Stock Market Investing Principle 4
How does the stock market work?
Before you get your start in the stock market, you must attempt to gain a broad understanding of how it works.
Does the stock market work? A valid questions, but we need to learn what we are acutally buying when we purchase stocks.
Educate yourself about where your money is being spent.
You are in fact trading your dollars for something that could go up or down
in value. Try to gain a full understanding of what type of investment
you are making and how it will pan out over the years. In fact the
stock market has returned an average 12% over the
last 60 years!* What other type of investment can say that.
There is no secret special way the market
works. To some it may seem mystifying, but it is a simple buyer and
seller type auction. A seller has a stock that they are willing to
sell for a price.
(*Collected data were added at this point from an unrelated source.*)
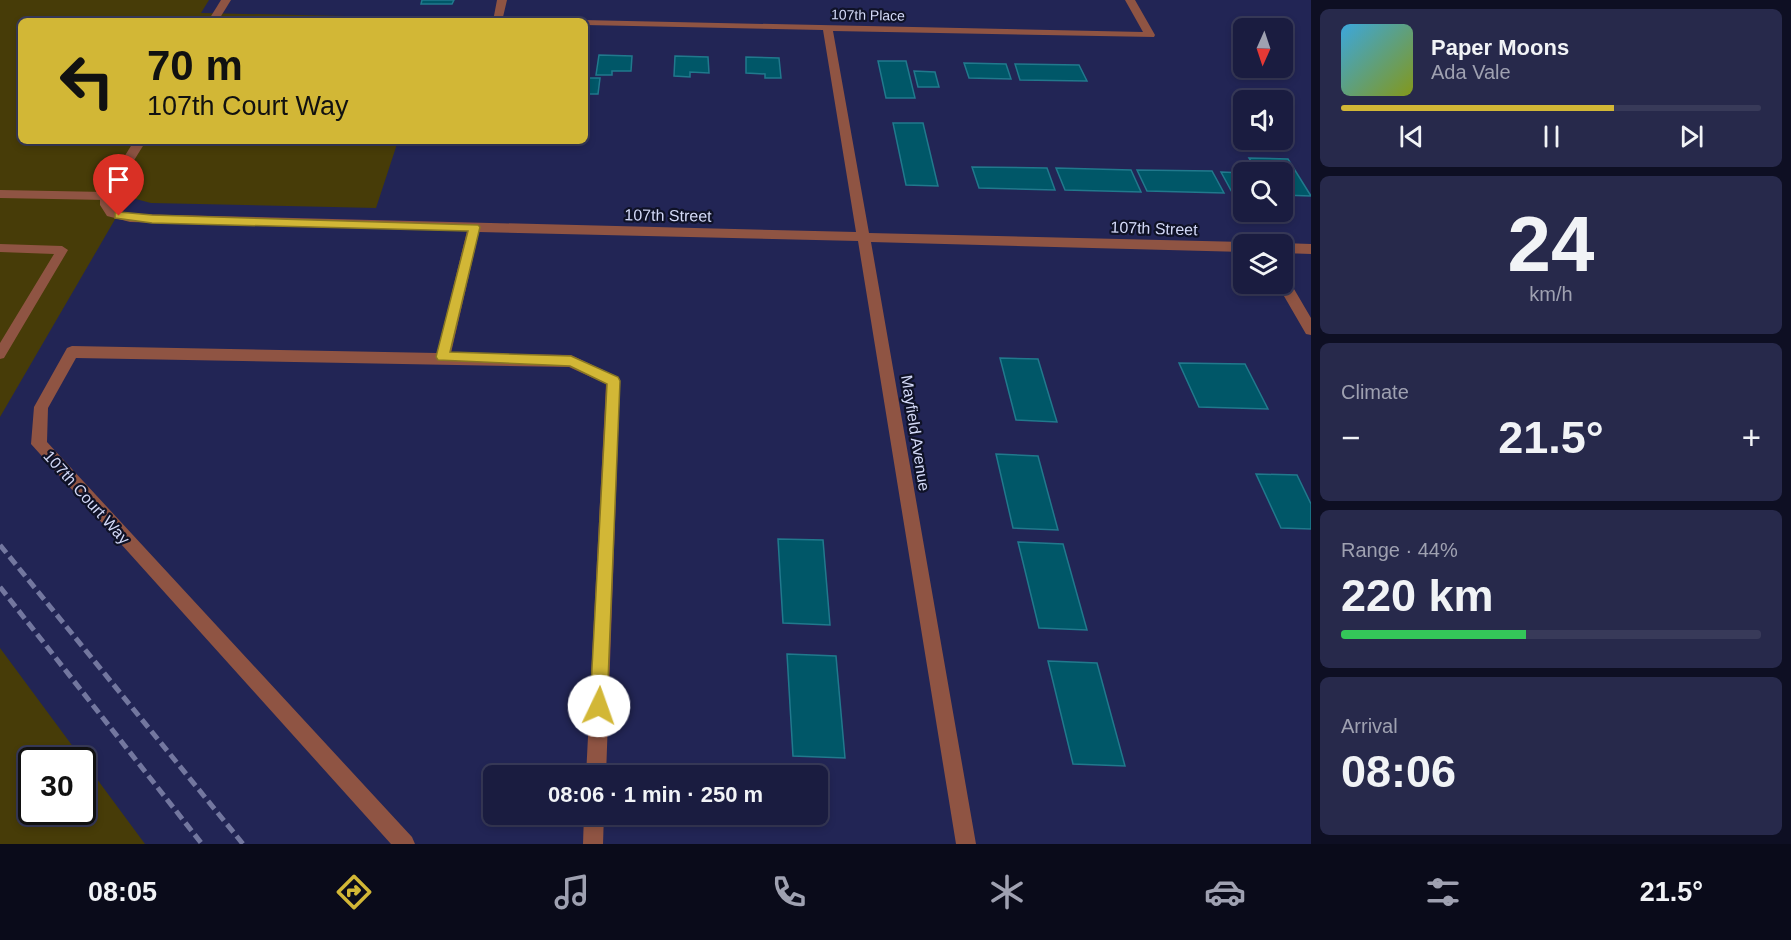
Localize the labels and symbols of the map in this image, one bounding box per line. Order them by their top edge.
street label: 107th Place [831,6,905,24]
north arrow [1233,18,1293,78]
pin [93,154,144,216]
street label: 107th Street [624,206,712,225]
street label: 107th Street [1110,218,1198,239]
street label: Mayfield Avenue [898,374,933,492]
street label: 107th Court Way [40,447,133,547]
position arrow [567,674,631,738]
speed limit sign: 30 [18,747,96,825]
A buyer can "bid" on what they want to
pay based on several different criteria. If the two prices match up, a
transaction is made. The stock price should
be based on how well the company is performing, but other factors can take
control ie, bad publicity, unfavorable company actions, and/or large
lawsuits that pose a negative image of the company.
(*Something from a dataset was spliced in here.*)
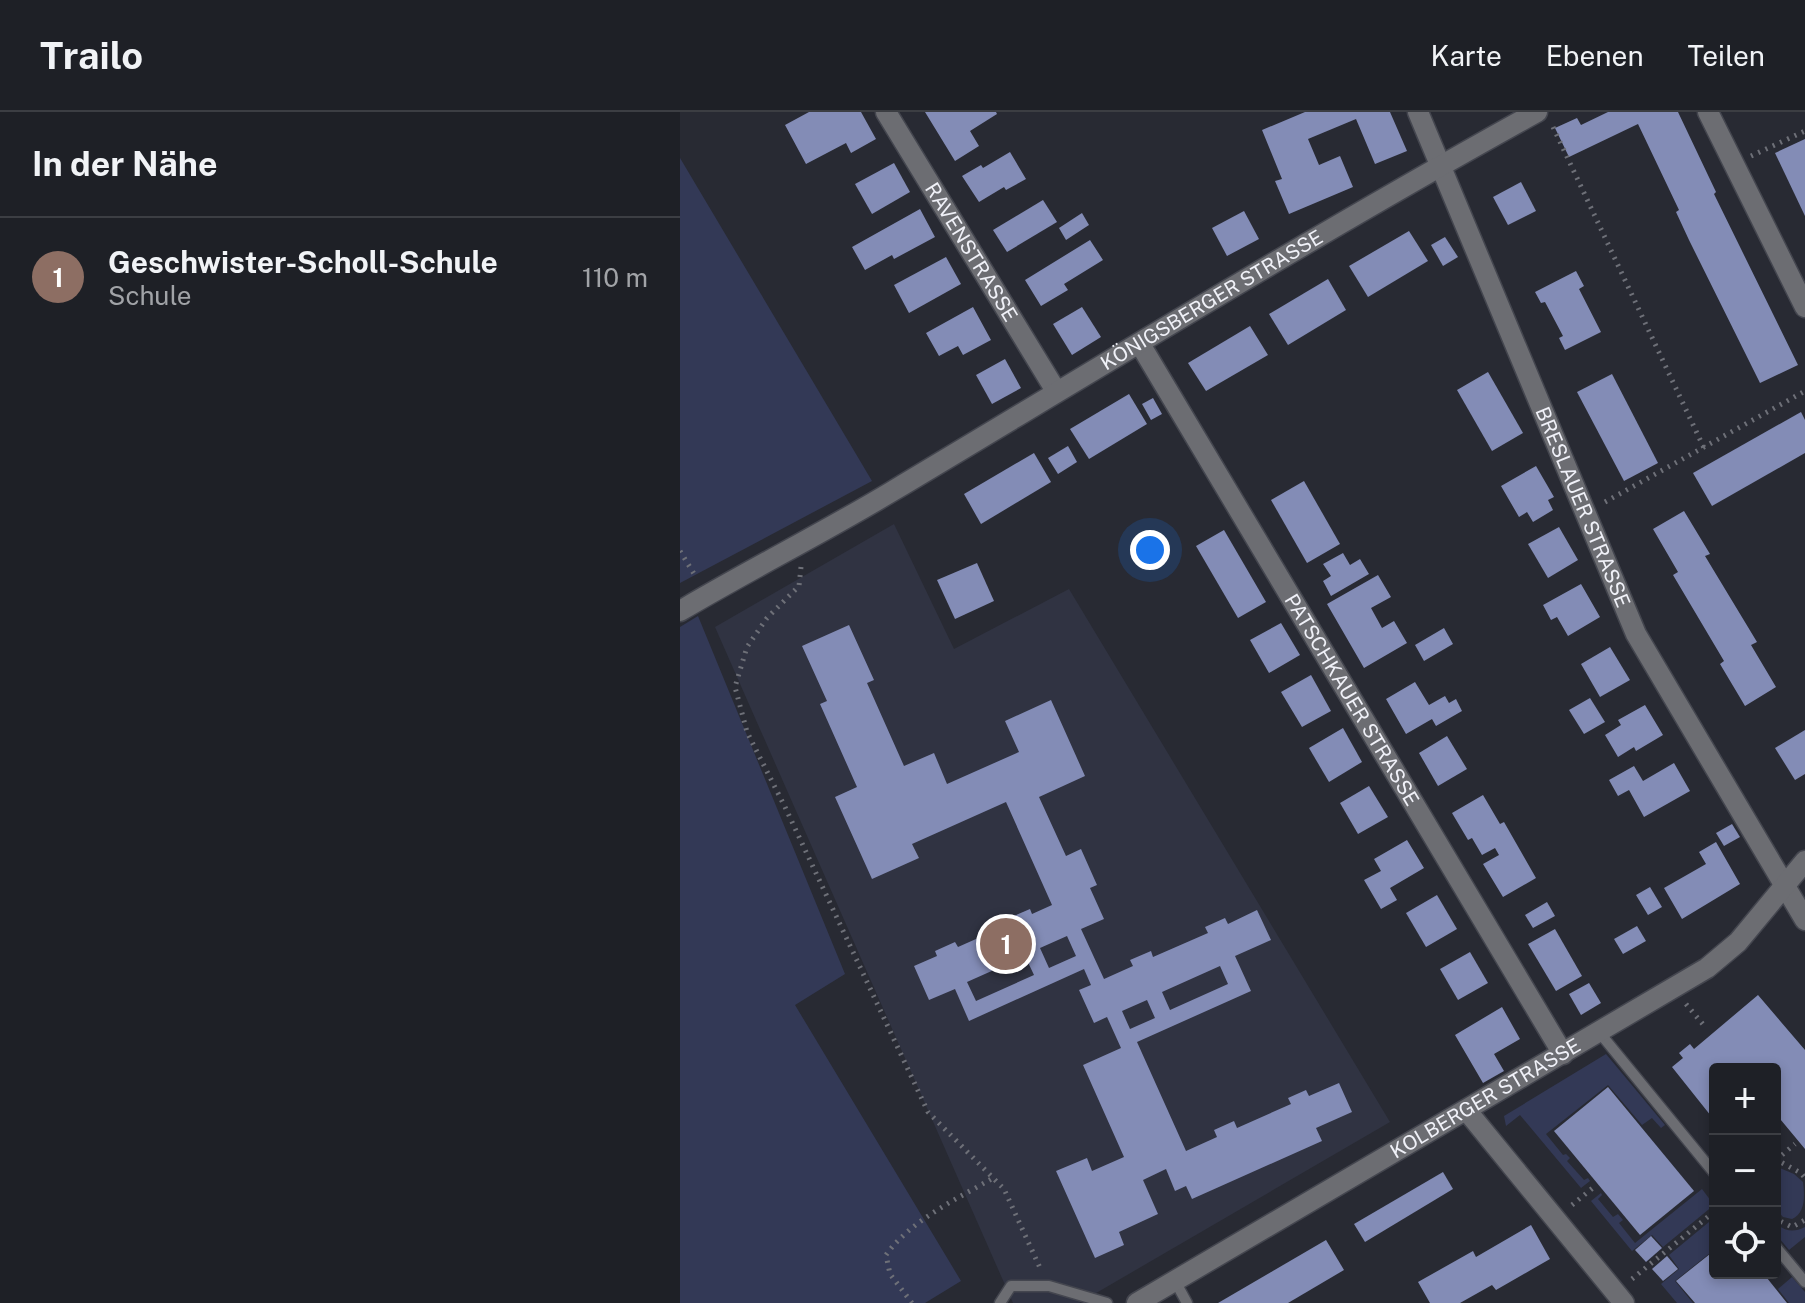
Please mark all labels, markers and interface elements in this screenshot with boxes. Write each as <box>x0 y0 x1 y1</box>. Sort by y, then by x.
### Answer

Sometimes, one of the hardest thing to do
when investing in the stock market is to do
nothing at all. If you are always buying and selling on whims vice
your solid market analysis, then you are likely to fall victim to market
timing and that in the long run can mean lower returns with your portfolio.
The preferred method is to conduct a thorough market analysis and seek long
term investments with profitable companies with we will talk about in the
next principle.
*performance is not a guarantee of future results.